Hassan.
Haroun al rachid.
Giaffar.
Fatma, servante d’Hassan.
Scène PREMIÈRE
Hassan entre, un filet sur l’épaule. Il laisse la porte ouverte. — Mauvaise journée, ma bonne Fatma ! Je n’ai pas pris un poisson.
Fatma, s’arrachant les cheveux. — Eh ! mon cher maître, c’est bien de poisson qu’il s’agit !
Hassan, posant son filet. — Cet air désespéré ! qu’y a-t-il donc ?
Fatma. — Ce qu’il y a ? Visitez le coffre où vous mettez cet argent, amassé avec tant de peine pour payer Abou Taleb ; ouvrez, fouillez, plus une roupie, plus un para, rien, rien, rien !
Hassan, après avoir regardé dans le coffre. — Comment cela, Fatma ?
Fatma. — Eh, ce n’est pas malaisé à comprendre. Ce coquin que vous avez accueilli hier au soir l’a vidé ce matin, avant de partir, pendant que j’avais été puiser de l’eau.
Hassan. — Pauvre homme !
Fatma. — Vous dites : pauvre homme !
Hassan. — Eh ! n’est-on pas à plaindre quand on a commis une mauvaise action ? (Il s’assied.)
Fatma. — Le misérable ! Je savais bien, moi, qu’il ne fallait pas le recevoir, il avait si vilaine mine ! Je vous ai fait signe, je vous ai même tiré par la manche, cela n’a servi de rien.
Hassan. — Aurait-il fallu que je le renvoyasse ? l’hospitalité est un devoir sacré.
Fatma. — L’hospitalité ! l’hospitalité ! Folle que j’étais d’aller au puits et de le laisser là !
Hassan. — Ne t’accuse pas, Fatma. C’était écrit.
Fatma, saisissant une jarre. — Maudite eau qui est cause… (Elle fait mine de la verser.)
Hassan, souriant. — Ne la répands pas, Fatma, ce serait un malheur de plus. L’eau est rare en cette saison.
Fatma, reposant la jarre. — Je sais bien. Et qu’allez-vous… faire à présent ?
Hassan. — Continuer à travailler, et recommencer à épargner pour…
Fatma. — Oui, mais Abou Taleb est venu tout à l’heure, et quand il a su que vous ne pourriez pas le payer aujourd’hui…
Hassan. — En effet, c’est ce soir le terme.
Fatma. — Il a dit qu’il reprendrait la maison et le bateau.
Hassan, se levant. — C’est son droit.
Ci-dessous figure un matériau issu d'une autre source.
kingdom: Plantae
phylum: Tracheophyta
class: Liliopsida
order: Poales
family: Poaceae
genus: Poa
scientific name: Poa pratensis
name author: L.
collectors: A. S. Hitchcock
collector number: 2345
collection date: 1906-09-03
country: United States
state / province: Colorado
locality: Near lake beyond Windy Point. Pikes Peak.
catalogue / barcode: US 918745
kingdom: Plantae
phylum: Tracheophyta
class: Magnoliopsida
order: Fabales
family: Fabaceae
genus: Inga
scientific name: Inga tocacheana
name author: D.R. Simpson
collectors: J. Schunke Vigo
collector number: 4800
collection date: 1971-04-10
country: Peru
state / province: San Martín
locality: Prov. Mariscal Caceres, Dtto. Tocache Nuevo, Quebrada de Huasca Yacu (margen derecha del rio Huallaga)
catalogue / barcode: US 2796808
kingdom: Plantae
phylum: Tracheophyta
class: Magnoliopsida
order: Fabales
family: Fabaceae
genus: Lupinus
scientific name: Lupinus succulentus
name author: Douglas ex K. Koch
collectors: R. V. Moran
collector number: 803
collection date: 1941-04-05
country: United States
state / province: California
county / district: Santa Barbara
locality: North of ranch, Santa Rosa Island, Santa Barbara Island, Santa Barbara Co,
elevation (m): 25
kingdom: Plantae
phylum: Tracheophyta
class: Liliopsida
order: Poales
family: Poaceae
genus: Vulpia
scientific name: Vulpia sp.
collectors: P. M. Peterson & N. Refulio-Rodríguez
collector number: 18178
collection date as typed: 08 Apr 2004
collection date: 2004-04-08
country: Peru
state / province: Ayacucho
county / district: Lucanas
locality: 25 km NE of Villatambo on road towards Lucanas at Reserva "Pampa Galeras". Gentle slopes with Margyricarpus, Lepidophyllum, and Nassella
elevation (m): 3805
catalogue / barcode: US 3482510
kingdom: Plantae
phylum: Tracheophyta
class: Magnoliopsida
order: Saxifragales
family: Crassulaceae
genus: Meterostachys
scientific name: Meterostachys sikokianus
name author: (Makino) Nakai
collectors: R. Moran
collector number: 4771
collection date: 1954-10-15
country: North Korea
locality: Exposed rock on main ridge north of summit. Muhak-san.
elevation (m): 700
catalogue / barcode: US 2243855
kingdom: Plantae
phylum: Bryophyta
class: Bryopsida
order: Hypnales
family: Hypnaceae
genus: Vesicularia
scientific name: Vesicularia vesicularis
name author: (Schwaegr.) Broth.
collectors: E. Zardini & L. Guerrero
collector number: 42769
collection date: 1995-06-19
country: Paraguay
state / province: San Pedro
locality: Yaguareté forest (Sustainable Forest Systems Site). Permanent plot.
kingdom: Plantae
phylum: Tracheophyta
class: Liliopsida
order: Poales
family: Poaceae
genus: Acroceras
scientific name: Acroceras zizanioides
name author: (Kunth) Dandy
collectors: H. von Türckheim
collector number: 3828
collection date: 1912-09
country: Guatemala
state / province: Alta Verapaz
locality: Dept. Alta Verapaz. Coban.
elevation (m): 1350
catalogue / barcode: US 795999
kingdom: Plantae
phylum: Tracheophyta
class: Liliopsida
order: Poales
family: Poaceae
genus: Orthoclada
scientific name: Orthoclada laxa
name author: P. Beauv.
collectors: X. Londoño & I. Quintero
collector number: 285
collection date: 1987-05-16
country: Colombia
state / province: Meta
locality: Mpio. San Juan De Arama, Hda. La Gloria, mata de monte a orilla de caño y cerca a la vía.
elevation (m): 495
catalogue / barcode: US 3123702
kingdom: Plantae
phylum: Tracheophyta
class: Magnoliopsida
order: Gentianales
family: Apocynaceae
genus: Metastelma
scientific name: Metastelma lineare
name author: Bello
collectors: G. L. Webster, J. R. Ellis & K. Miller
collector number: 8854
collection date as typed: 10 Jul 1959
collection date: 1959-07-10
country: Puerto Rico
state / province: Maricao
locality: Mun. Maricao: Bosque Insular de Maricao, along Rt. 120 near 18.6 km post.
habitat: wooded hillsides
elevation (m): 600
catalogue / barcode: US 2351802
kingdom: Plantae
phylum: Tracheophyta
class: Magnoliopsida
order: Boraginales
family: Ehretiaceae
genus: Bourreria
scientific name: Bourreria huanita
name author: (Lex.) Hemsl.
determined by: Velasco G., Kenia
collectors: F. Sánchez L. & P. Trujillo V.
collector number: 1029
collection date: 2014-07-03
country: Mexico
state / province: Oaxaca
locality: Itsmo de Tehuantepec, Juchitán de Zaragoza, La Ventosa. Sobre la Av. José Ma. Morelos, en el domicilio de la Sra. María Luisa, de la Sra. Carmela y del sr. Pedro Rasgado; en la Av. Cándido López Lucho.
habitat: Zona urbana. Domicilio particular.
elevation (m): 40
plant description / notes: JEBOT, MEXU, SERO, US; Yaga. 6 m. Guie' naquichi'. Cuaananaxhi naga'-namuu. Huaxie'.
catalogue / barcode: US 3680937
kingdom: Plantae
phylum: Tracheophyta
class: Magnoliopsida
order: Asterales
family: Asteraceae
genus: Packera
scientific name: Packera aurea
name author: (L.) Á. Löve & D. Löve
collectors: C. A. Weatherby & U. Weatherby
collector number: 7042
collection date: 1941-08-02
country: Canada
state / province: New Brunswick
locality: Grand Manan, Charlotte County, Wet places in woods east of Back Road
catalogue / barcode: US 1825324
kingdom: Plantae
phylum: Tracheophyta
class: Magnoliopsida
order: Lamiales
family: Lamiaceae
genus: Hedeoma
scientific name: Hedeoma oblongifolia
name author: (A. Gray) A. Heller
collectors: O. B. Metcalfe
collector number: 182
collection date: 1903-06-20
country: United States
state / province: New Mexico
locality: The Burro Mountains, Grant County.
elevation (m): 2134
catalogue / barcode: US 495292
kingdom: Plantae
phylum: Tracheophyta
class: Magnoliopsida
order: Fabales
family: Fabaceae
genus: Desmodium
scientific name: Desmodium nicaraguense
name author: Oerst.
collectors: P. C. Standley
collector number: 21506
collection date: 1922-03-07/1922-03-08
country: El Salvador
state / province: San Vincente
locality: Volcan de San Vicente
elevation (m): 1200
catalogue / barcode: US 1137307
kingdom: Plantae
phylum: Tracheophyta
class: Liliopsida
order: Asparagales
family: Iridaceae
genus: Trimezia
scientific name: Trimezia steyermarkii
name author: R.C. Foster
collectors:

Rassemble nos effets ; nous partirons tout de suite.
Fatma. — Non, je l’ai tant supplié qu’il nous permet de rester jusqu’à demain.
Hassan. — Qu’Allah le bénisse pour cette générosité ! (Se rasseyant.) Quoi ! tu te plains, Fatma, quand nous avons encore une nuit à passer ici ? Tant d’hommes sont sans abri ce soir ! et voici l’orage. (On entend le tonnerre lointain.)